An attacker cannot forge or spoof this check, modulo their ability to compromise the authentic signing identity itself.

Transparency and auditability

Traditional signing schemes provide integrity and authenticity modulo trust in a signing identity.

This is a strong property, but not a perfect one: an attacker who does manage to compromise a signing identity can mount a targeted attack, wherein the general public observes only legitimate artifacts and signatures while the victim receives a malicious artifact with a valid signature from the compromised signing identity. In effect, this makes it possible for the attacker to maintain their stealth during a targeted attack, since untargeted parties are not made aware of the malicious artifact or its signature.

This CEP's design introduces a transparency property: attestations are not considered valid unless they are included in a publicly auditable, append-only transparency log. This log is made up of entries, which bind over the attestation itself (including the subject), the attestation's signature, as well as the attestation's signing identity.

Because a valid transparency log inclusion proof is a requirement during verification, an attacker who compromises a signing identity cannot perform a targeted attack without making the attack itself publicly discoverable. This means the log can be monitored in real time for uses of identities, allowing users to proactively detect and respond to an identity being compromised, rather than having to wait for the compromise being detected downstream and reported.

Pre-established trust in signing identities

Like other signing schemes, this CEP's design does not eliminate the need for trust establishment: a verifier who blindly accepts attestations from any signing identity is effectively only protected against opportunistic network-side attackers.

Discussion

This predicate adds basic verifiable facts about the package. It will tie the producer of the package to the target channel, if the attestation's producer chooses to do so. A verifier can then use this information during the verification process, checking that the target channel matches the channel the package was retrieved from, or ignoring a mismatch between channels when the package is retrieved from a mirror.

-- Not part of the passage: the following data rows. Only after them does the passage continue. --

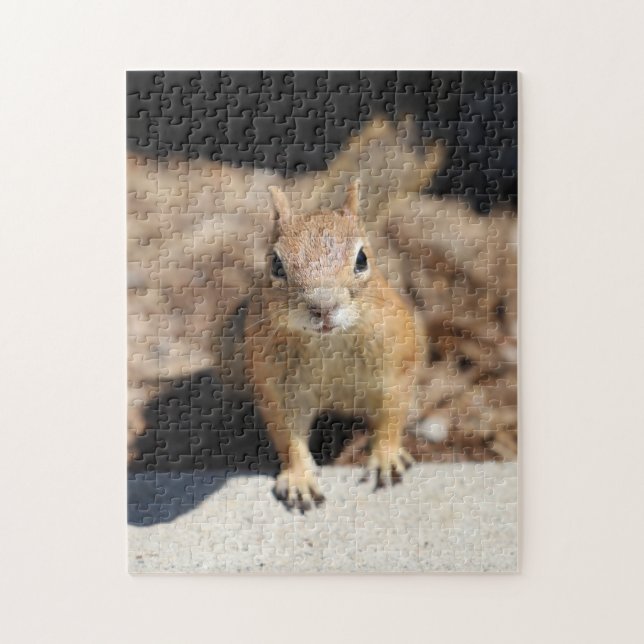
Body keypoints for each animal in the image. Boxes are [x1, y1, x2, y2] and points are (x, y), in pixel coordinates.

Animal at [245, 180, 418, 511]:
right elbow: (287, 435)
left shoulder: (395, 366)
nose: (323, 307)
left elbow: (392, 414)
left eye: (362, 259)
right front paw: (299, 477)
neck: (329, 344)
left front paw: (386, 456)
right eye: (276, 264)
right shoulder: (277, 386)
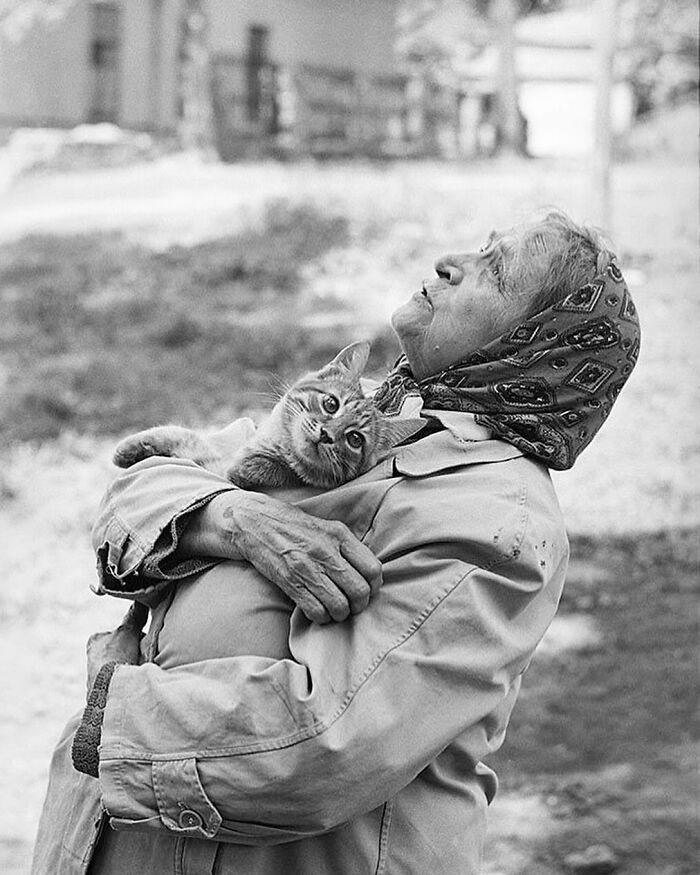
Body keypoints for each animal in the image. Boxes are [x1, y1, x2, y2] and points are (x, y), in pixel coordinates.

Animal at [112, 342, 424, 492]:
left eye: (355, 439)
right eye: (331, 404)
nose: (327, 434)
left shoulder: (221, 470)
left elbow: (196, 448)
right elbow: (185, 435)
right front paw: (131, 447)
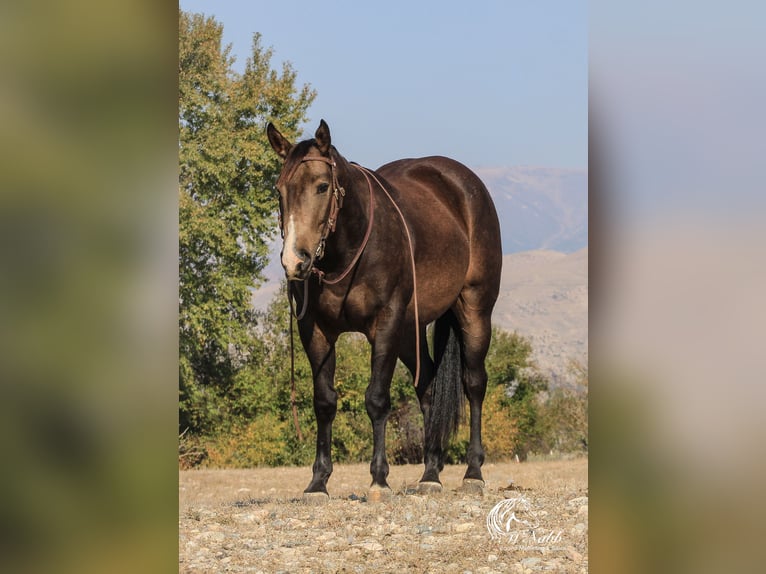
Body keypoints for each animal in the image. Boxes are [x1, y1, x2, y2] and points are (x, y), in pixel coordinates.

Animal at [270, 121, 504, 504]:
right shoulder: (315, 331)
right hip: (410, 332)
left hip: (474, 310)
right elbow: (324, 402)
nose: (295, 261)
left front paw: (379, 479)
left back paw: (473, 472)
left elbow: (377, 399)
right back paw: (431, 474)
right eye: (280, 190)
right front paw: (318, 482)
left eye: (322, 186)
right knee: (428, 388)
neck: (347, 253)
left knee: (474, 384)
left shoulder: (385, 324)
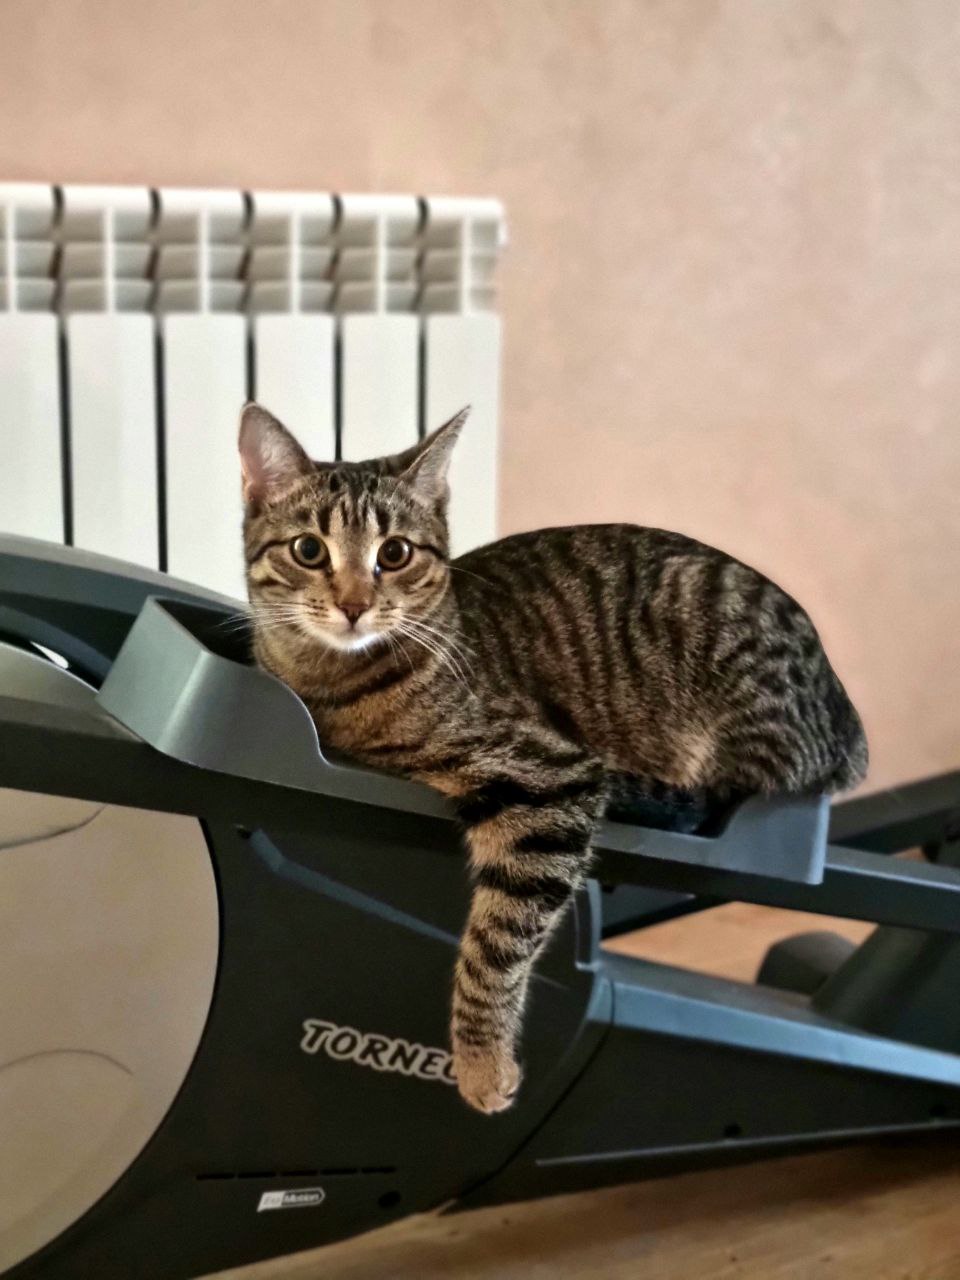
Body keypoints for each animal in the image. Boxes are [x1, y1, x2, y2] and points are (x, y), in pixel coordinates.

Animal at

This is similar to what PyPI has implemented with the PyPI publish attestation. Since there is no single authoritative index in the conda world, we add the targetChannel field to reach parity.

Future work

This CEP leaves three aspects of a complete attestation scheme open for future discussion and work:

  1. This CEP does not specify a mechanism for establishing trust in each conda package's signing identities. This is a non-trivial problem analogous to the key distribution problem in traditional PKI systems, albeit without the complications and operational challenges associated with long-lived key material.

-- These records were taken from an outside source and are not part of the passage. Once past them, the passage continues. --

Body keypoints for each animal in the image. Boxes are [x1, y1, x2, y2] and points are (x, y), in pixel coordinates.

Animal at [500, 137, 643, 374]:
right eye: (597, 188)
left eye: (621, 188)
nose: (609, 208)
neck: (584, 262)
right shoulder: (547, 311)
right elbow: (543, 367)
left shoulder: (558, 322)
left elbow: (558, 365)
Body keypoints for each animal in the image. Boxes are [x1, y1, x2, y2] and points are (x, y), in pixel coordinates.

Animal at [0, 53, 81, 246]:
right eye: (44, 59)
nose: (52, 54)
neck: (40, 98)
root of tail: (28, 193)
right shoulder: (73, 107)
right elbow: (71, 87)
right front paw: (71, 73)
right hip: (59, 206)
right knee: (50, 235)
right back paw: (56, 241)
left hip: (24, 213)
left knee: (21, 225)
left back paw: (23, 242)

    One potential mechanism for identity trust distribution is a TOFU (trust on first use) scheme with an attestation-aware conda channel, where package names are "locked" to attesting identities on first use, with subsequent updates being verified against that identity. This scheme requires a suitable lockfile format; PEP 751 and its [[package.attestation-identities]] table may serve as prior art for a similar approach in the conda ecosystem.

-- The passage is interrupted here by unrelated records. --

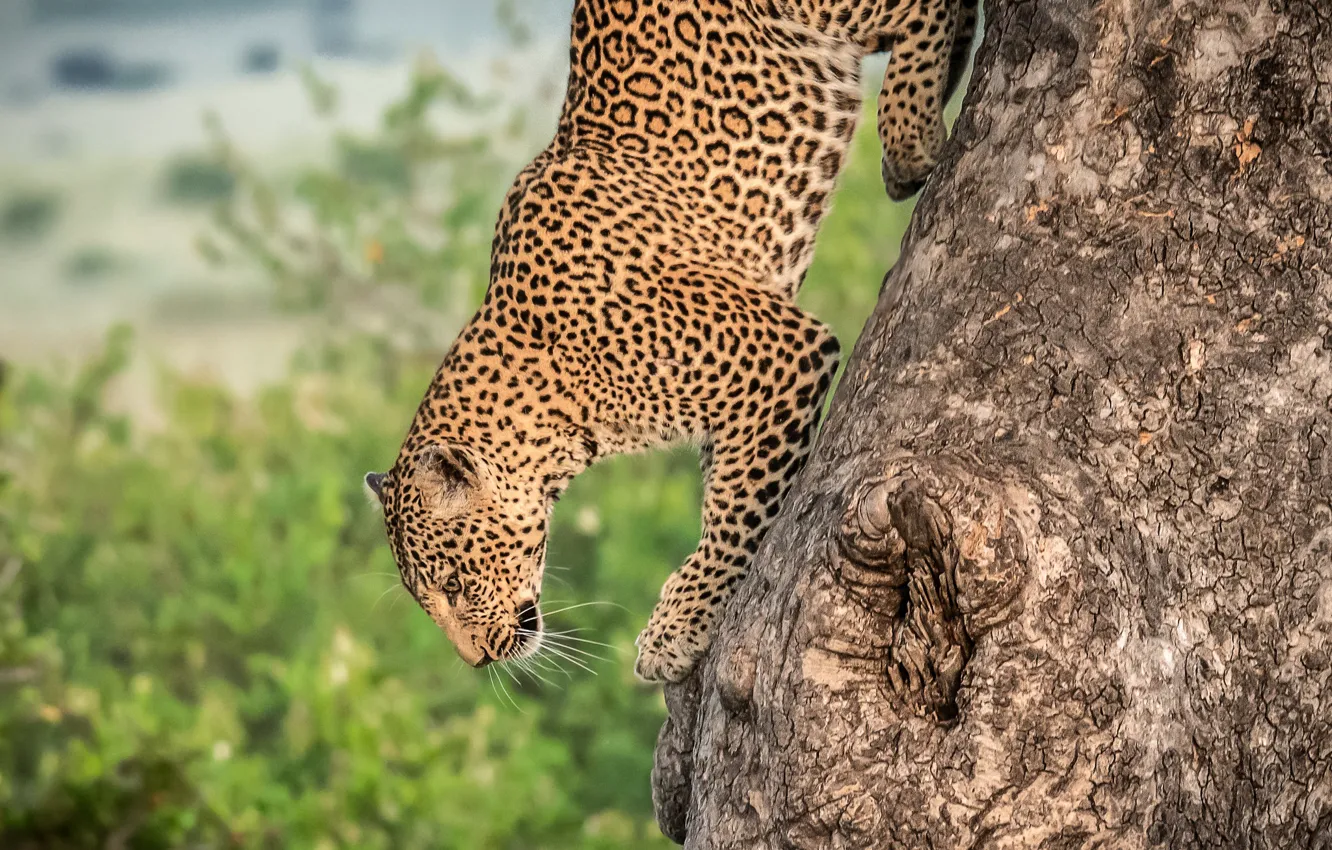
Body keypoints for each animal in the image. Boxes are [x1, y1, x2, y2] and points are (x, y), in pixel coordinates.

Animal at [364, 0, 979, 683]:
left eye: (452, 582)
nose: (476, 660)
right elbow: (734, 487)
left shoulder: (779, 352)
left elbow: (736, 510)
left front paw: (678, 627)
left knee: (925, 12)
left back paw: (909, 140)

  2. This CEP does not specify a distribution mechanism for attestations (i.e., Sigstore bundles containing attestations).

    One potential distribution mechanism is to have attestation-aware conda channels distribute each package's attestations alongside the package, or via a similarly discoverable channel-side data. Prior art for this type of distribution mechanism can be found in the PyPI and RubyGems ecosystems, e.g. PyPI's Integrity API.

  3. This CEP specifies an single initial in-toto predicate (https://schemas.conda.org/attestations-publish-1.schema.json), which conveys a binding between a signing identity and its intent to publish a particular conda package to a particular channel.

    Future iterations of conda's attestation design may wish to support and use other predicate types, such as the SLSA Provenance (Supply-chain Levels for Software Artifacts) layout. Doing so would expose additional metadata about the package's source and build provenance, giving conda package consumers greater control over their consumption and admission policies.